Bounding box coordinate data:
........

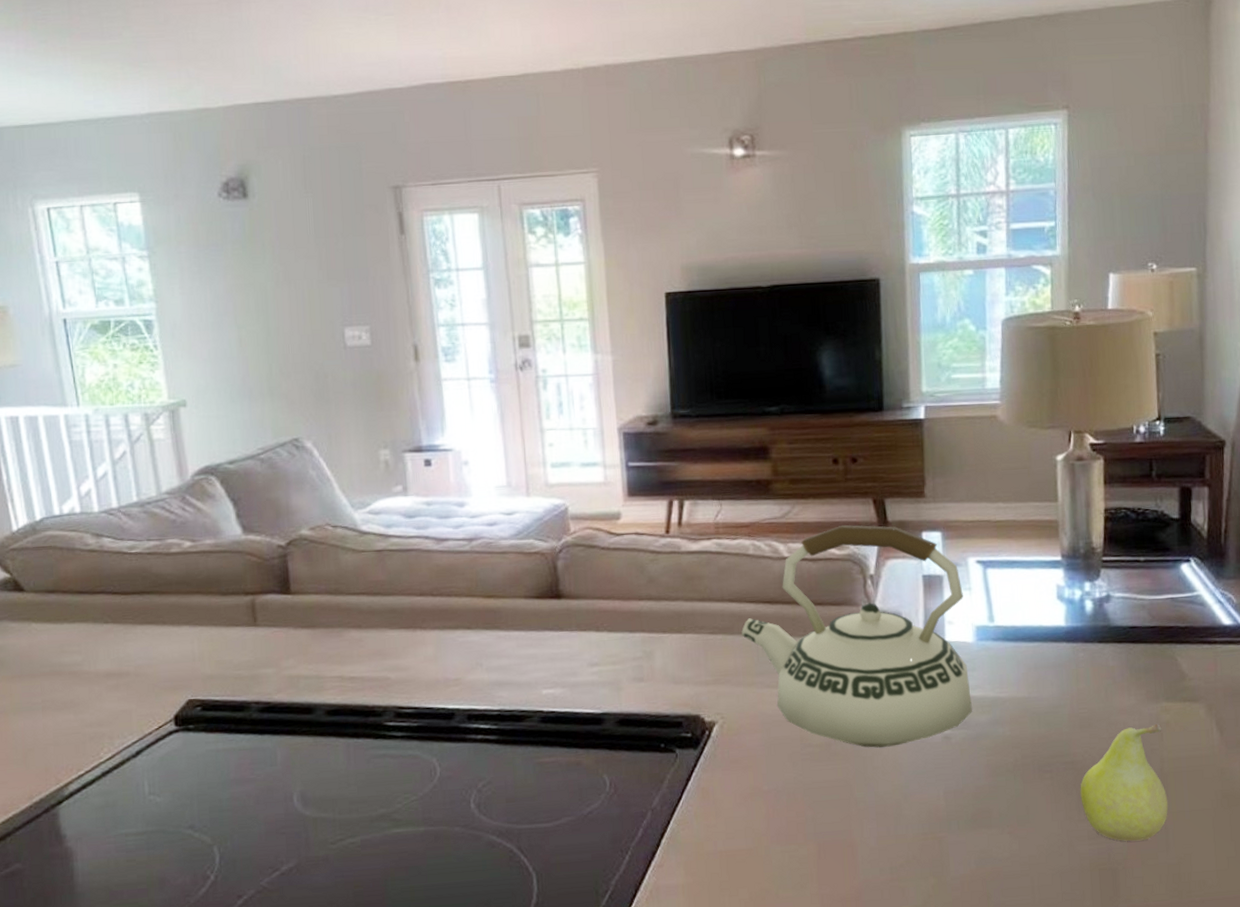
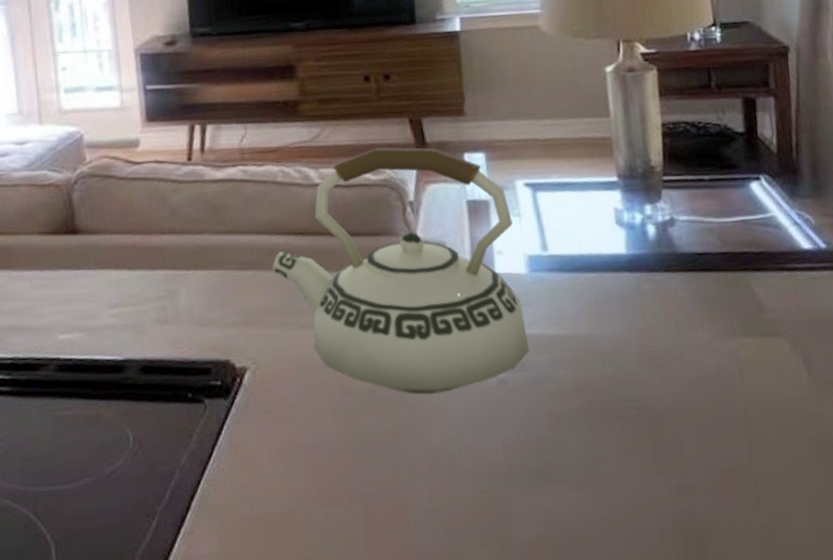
fruit: present [1080,724,1169,842] -> none [654,363,756,499]

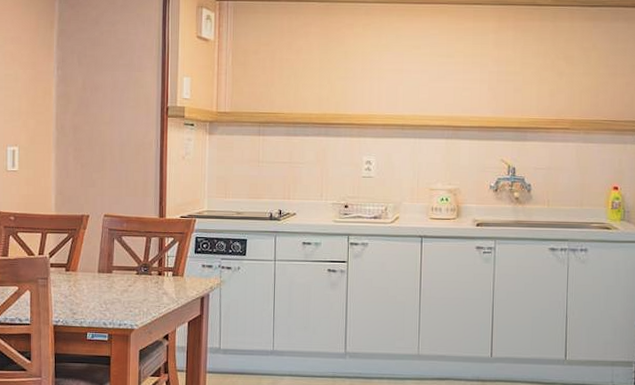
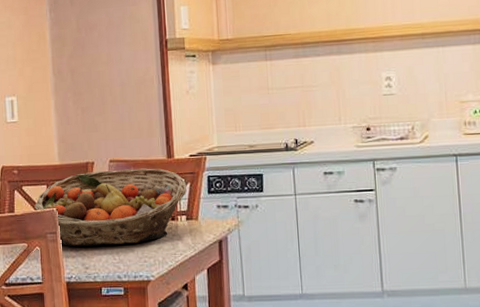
fruit basket: none [28,224,176,294] -> present [34,168,187,247]

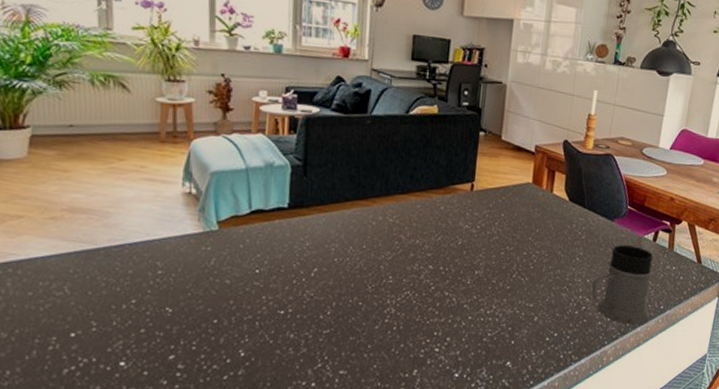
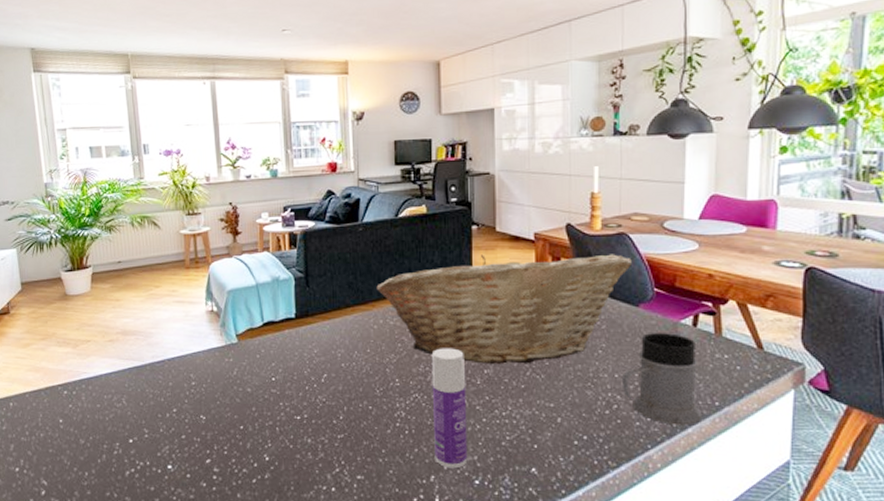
fruit basket: none [379,161,614,267] -> present [376,254,632,364]
bottle: none [419,248,458,363] -> present [431,348,468,469]

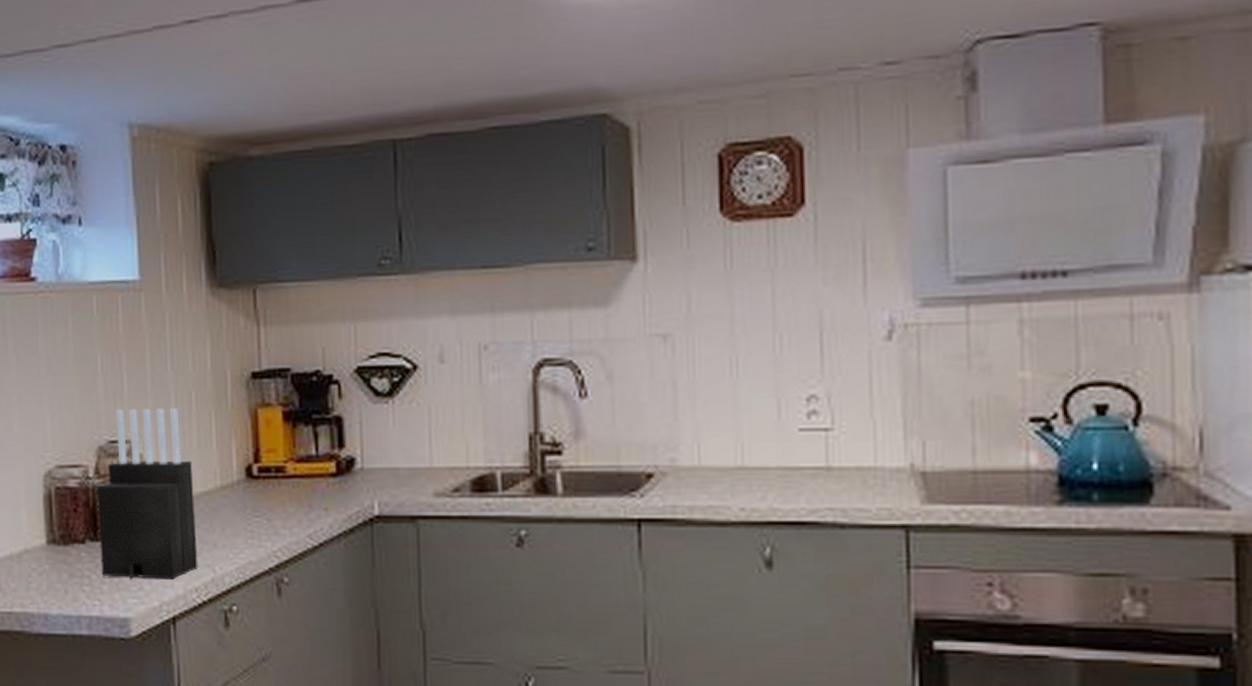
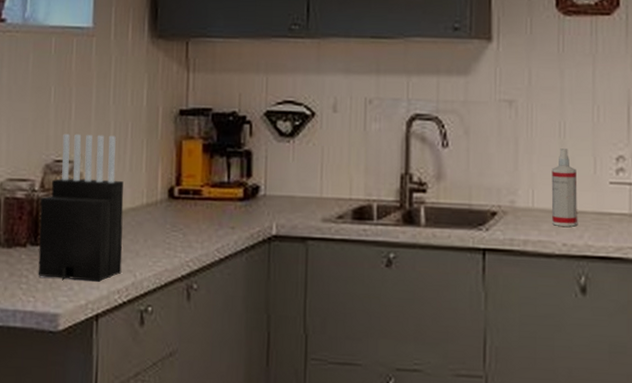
spray bottle: none [722,390,758,487] -> present [551,148,577,227]

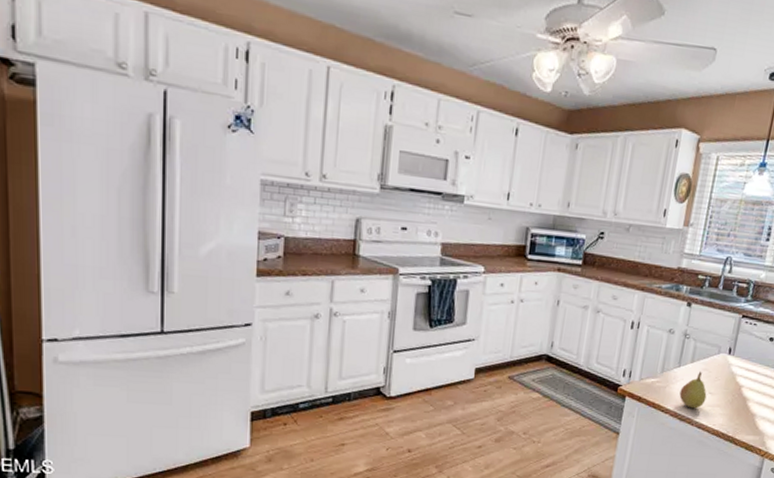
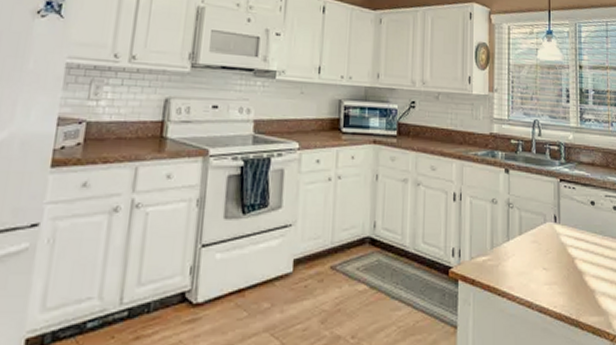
fruit: present [679,371,707,409] -> none [514,243,541,289]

........

■ **THE PROBLEM**:
The records are to be retyped in full and exactly, with no image carried over.

■ **WRITTEN RESPONSE**:
fruit: present [1080,724,1169,842] -> none [654,363,756,499]

fruit basket: none [28,224,176,294] -> present [34,168,187,247]

fruit basket: none [379,161,614,267] -> present [376,254,632,364]
bottle: none [419,248,458,363] -> present [431,348,468,469]

spray bottle: none [722,390,758,487] -> present [551,148,577,227]

fruit: present [679,371,707,409] -> none [514,243,541,289]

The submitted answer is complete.